The Grocery Manufacturers Association has been accused in state court of laundering money on behalf of some major food producers. Pepsi, Coca-Cola, Kraft Foods, Nestle, Heinz, and Campbells all gave big amounts to fight the California labeling initiative. Their names are no where to be found on donor lists in Washington State and it’s suspected that their donations go to the Association. The Association has appealed for donations and suggested it serves as an “umbrella group” for food manufacturers who don’t want to be seen siding with the No forces, something that might suggest to consumers that they used genetically modified ingredients in their products (which of course, they do).

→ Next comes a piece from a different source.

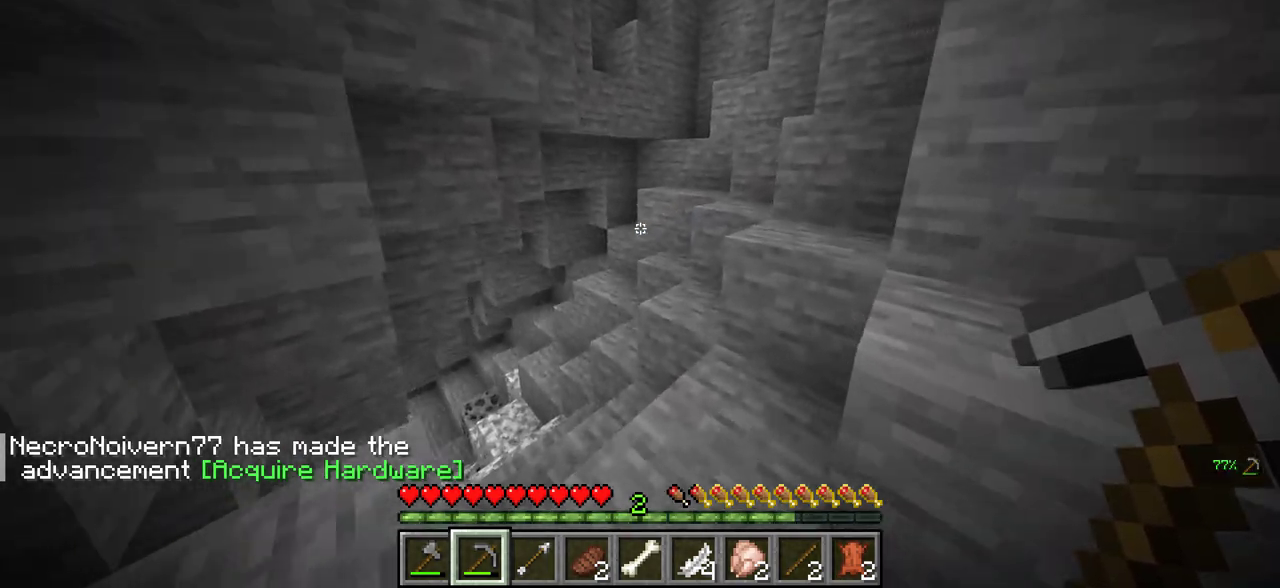
{"keys": ["w"], "mouse": [], "events": []}
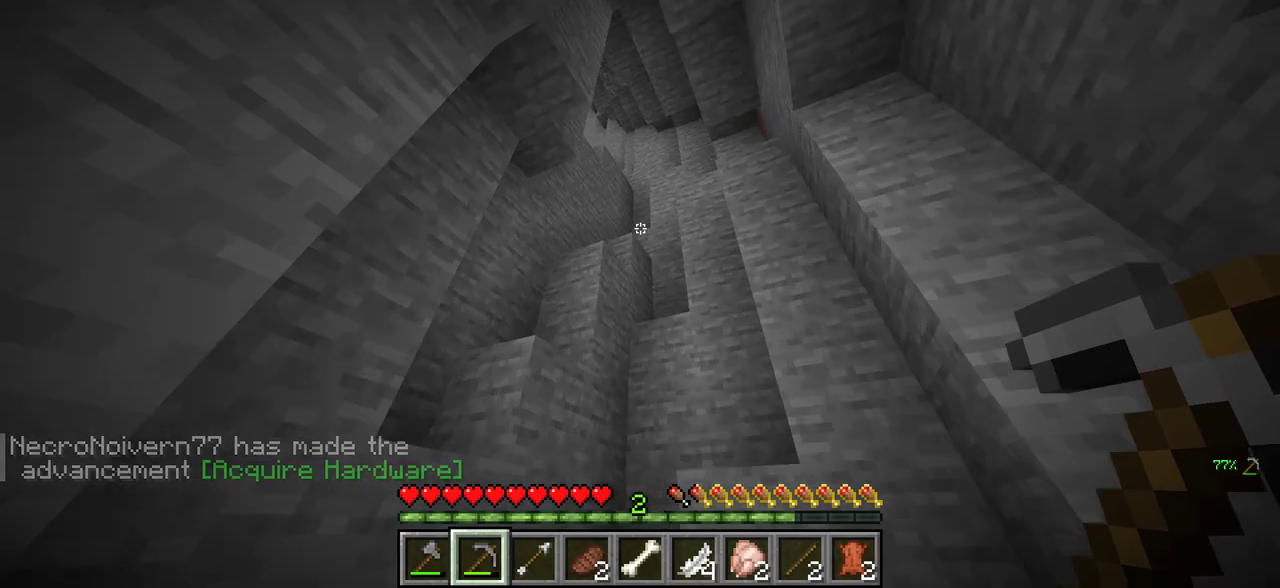
{"keys": ["d"], "mouse": [], "events": [[16, "d", "down"], [400, "w", "up"]]}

Supporters of Initiative 522 have raised a respectable $4.62 million, about a quarter of what those opposed to the measure have raised. In California, those against labeling GMOs raised five times the amount of the pro-labeling forces. More importantly, 522 is gathering support from farmers who see their profits threatened by the food industry’s lack of transparency. This editorial from one of them makes the choice clear. The take away:
I am supporting Initiative 522 because I believe transparency is necessary in allowing consumers to choose which products they purchase. Information is the key to supporting a productive and sustainable food system. With the labeling of genetically engineered foods, shoppers get to make an informed choice when buying their groceries.
Simple, isn’t it?
More Monsanto: Monsanto’s net income for the third fiscal quarter that ended May 31 fell 3%. Before you start cheering, or crying, depending on your view, remember this: Monsanto didn’t lose money. They just made less than in the fiscal third quarter of last year. Monsanto reported earning of $909 million, down from $937 million a year ago. This came on revenue of $4.25 billion. The decline came in cotton and soybeans. While some of the decline was seen as due to drought conditions in the U.S. and around the world, other factors are surely at play as well. In India, Monsanto’s control over the cotton crop is particularly controversial.

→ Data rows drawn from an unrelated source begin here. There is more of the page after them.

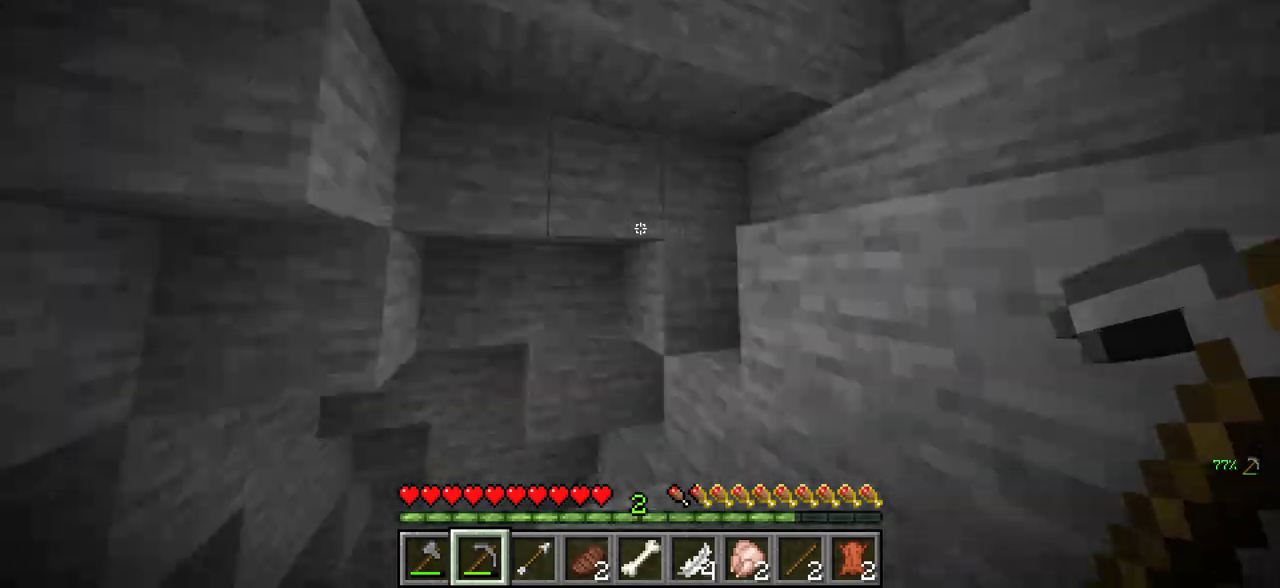
{"keys": ["w"], "mouse": [], "events": [[66, "w", "down"], [133, "d", "up"]]}
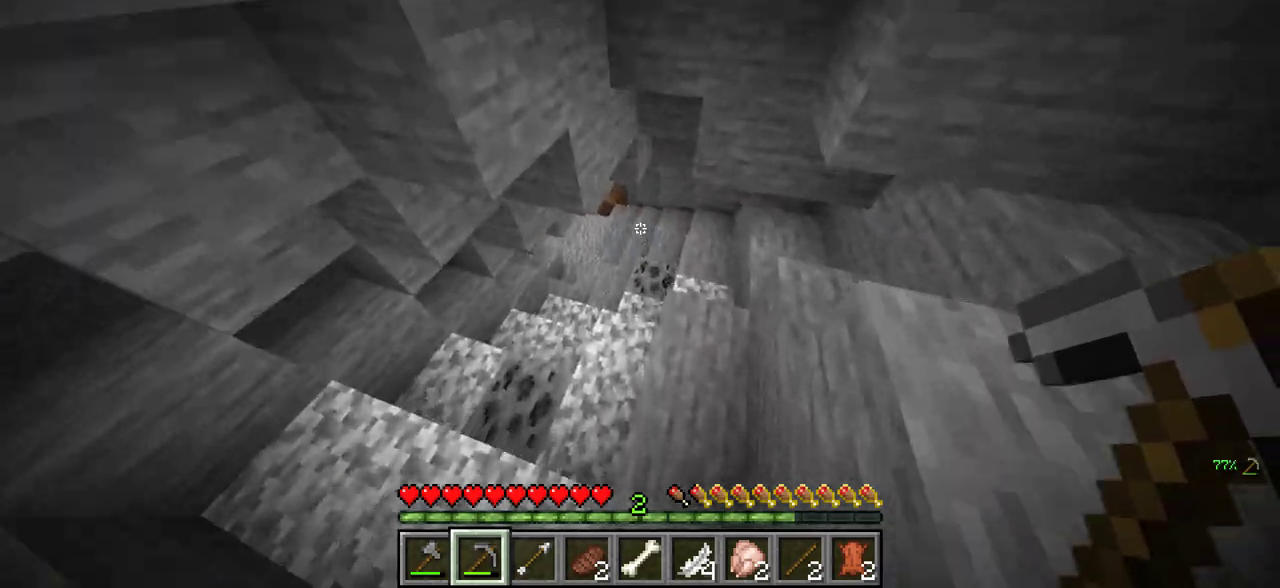
{"keys": ["w"], "mouse": [], "events": []}
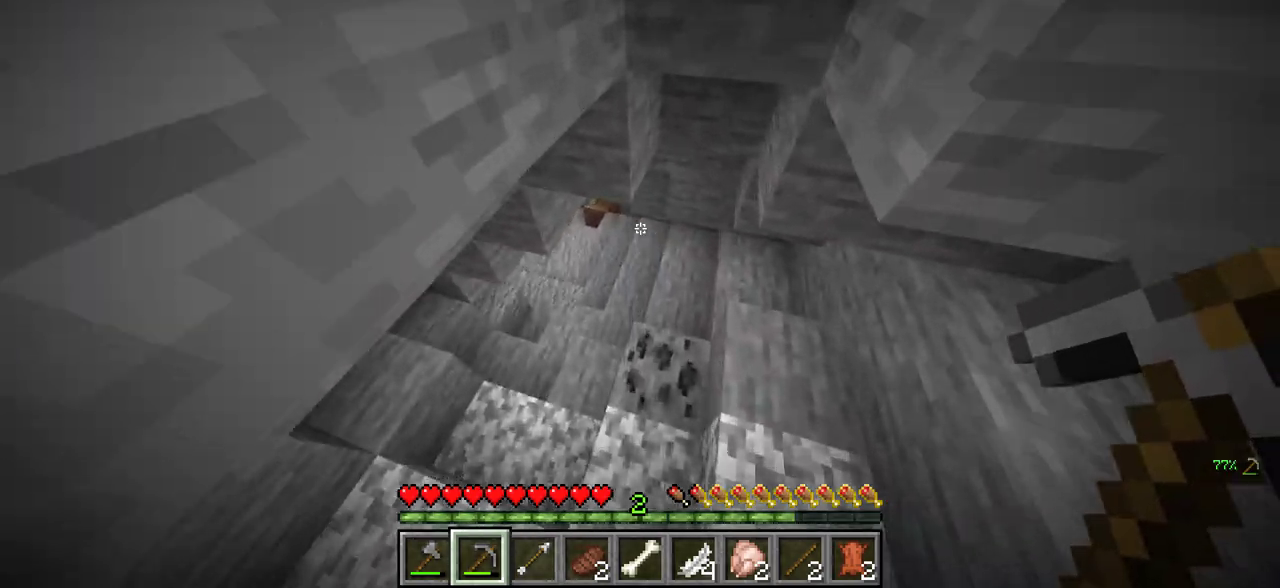
{"keys": ["w"], "mouse": [], "events": []}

And another thing: Monsanto has just purchased — for $930 million — The Climate Corporation, a data and services business that predicts weather (see “drought” above) and then sells insurance, based on their climate data, to farmers. As this Forbes article states, “The idea is to sell more data and services to the farmers who already buy Monsanto’s seed and chemicals.” Monsanto had previously shown an interest into expanding its business model to include data and services. It’s no surprise that this type of data-driven sales has Google connections. Forbes reports that former Google employees were behind the development of The Climate Corporation. Forgive us if we seem doubly cynical.